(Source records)
_____

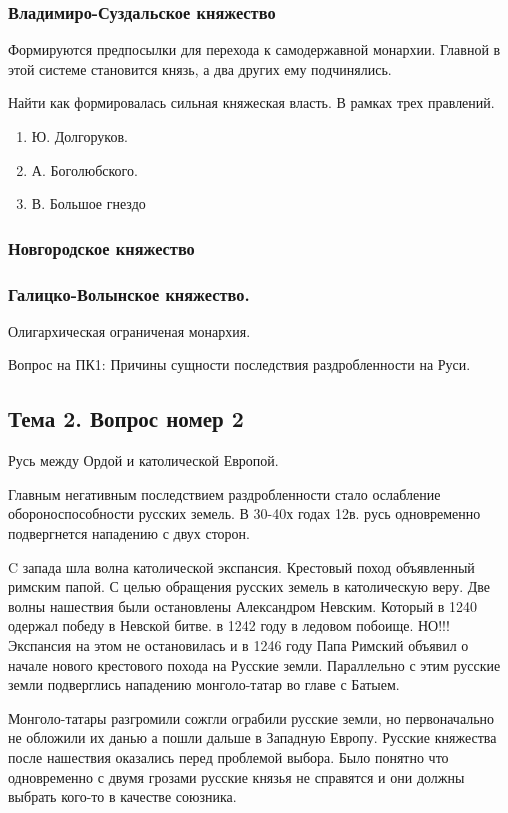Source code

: \documentclass[a4paper]{article}
\begin{document}
\subsubsection{Владимиро-Суздальское княжество}
Формируются предпосылки для перехода к самодержавной монархии. Главной в этой системе становится князь, а два других ему подчинялись.

Найти как формировалась сильная княжеская власть. В рамках трех правлений.
\begin{enumerate}
\item Ю. Долгоруков. 
\item А. Боголюбского.
\item В. Большое гнездо
\end{enumerate}

\subsubsection{Новгородское княжество}
 
\subsubsection{Галицко-Волынское княжество.}
Олигархическая ограниченая монархия. 

Вопрос на ПК1: Причины сущности последствия раздробленности на Руси.

\subsection{Тема 2. Вопрос номер 2}
Русь между Ордой и католической Европой.

Главным негативным последствием раздробленности стало ослабление обороноспособности русских земель.
В 30-40х годах 12в. русь одновременно подвергнется нападению с двух сторон.

C запада шла волна католической экспансия. Крестовый поход объявленный римским папой. С целью обращения русских земель в католическую веру. Две волны нашествия были остановлены Александром Невским. Который в 1240 одержал победу в Невской битве. в 1242 году в ледовом побоище. НО!!! Экспансия на этом не остановилась и в 1246 году Папа Римский объявил о начале нового крестового похода на Русские земли. Параллельно с этим русские земли подверглись нападению монголо-татар во главе с Батыем.

Монголо-татары разгромили сожгли ограбили русские земли, но первоначально не обложили их данью а пошли дальше в Западную Европу. Русские княжества после нашествия оказались перед проблемой выбора. Было понятно что одновременно с двумя грозами русские князья не справятся и они должны выбрать кого-то в качестве союзника.
\end{document}
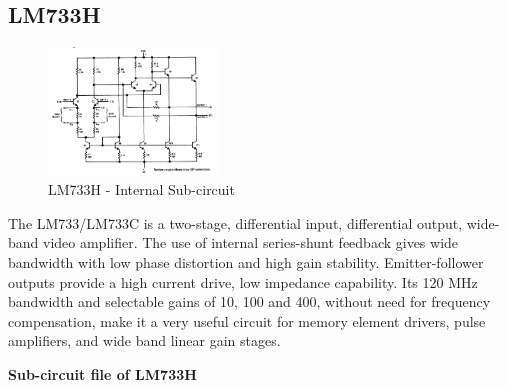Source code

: \documentclass[12pt,a4paper]{report}
\begin{document}
\subsection{LM733H}
\begin{figure} %
	\centering
	\includegraphics[width=0.4\textwidth]{lm733h_sub}
	\caption{LM733H - Internal Sub-circuit}
\end{figure}
The LM733/LM733C is a two-stage, differential input, differential output, wide-band video amplifier. The use of internal series-shunt feedback gives wide bandwidth with low phase distortion and high gain stability. Emitter-follower outputs provide a high current drive, low impedance capability. Its 120 MHz bandwidth and selectable gains of 10, 100 and 400, without need for frequency compensation, make it a very useful circuit for memory element drivers, pulse amplifiers, and wide band linear gain stages.
\vspace{5mm}
\\
\begin{flushleft}
	\textbf{Sub-circuit file of LM733H}
\end{flushleft}
\end{document}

_____

All pictures are to be skipped; the lines from the first line of the records through the line containing "C запада шла" are to be repeated exactly, both ends included.

Source code

: \documentclass[a4paper]{article}
\begin{document}
\subsubsection{Владимиро-Суздальское княжество}
Формируются предпосылки для перехода к самодержавной монархии. Главной в этой системе становится князь, а два других ему подчинялись.

Найти как формировалась сильная княжеская власть. В рамках трех правлений.
\begin{enumerate}
\item Ю. Долгоруков. 
\item А. Боголюбского.
\item В. Большое гнездо
\end{enumerate}

\subsubsection{Новгородское княжество}
 
\subsubsection{Галицко-Волынское княжество.}
Олигархическая ограниченая монархия. 

Вопрос на ПК1: Причины сущности последствия раздробленности на Руси.

\subsection{Тема 2. Вопрос номер 2}
Русь между Ордой и католической Европой.

Главным негативным последствием раздробленности стало ослабление обороноспособности русских земель.
В 30-40х годах 12в. русь одновременно подвергнется нападению с двух сторон.

C запада шла волна католической экспансия. Крестовый поход объявленный римским папой. С целью обращения русских земель в католическую веру. Две волны нашествия были остановлены Александром Невским. Который в 1240 одержал победу в Невской битве. в 1242 году в ледовом побоище. НО!!! Экспансия на этом не остановилась и в 1246 году Папа Римский объявил о начале нового крестового похода на Русские земли. Параллельно с этим русские земли подверглись нападению монголо-татар во главе с Батыем.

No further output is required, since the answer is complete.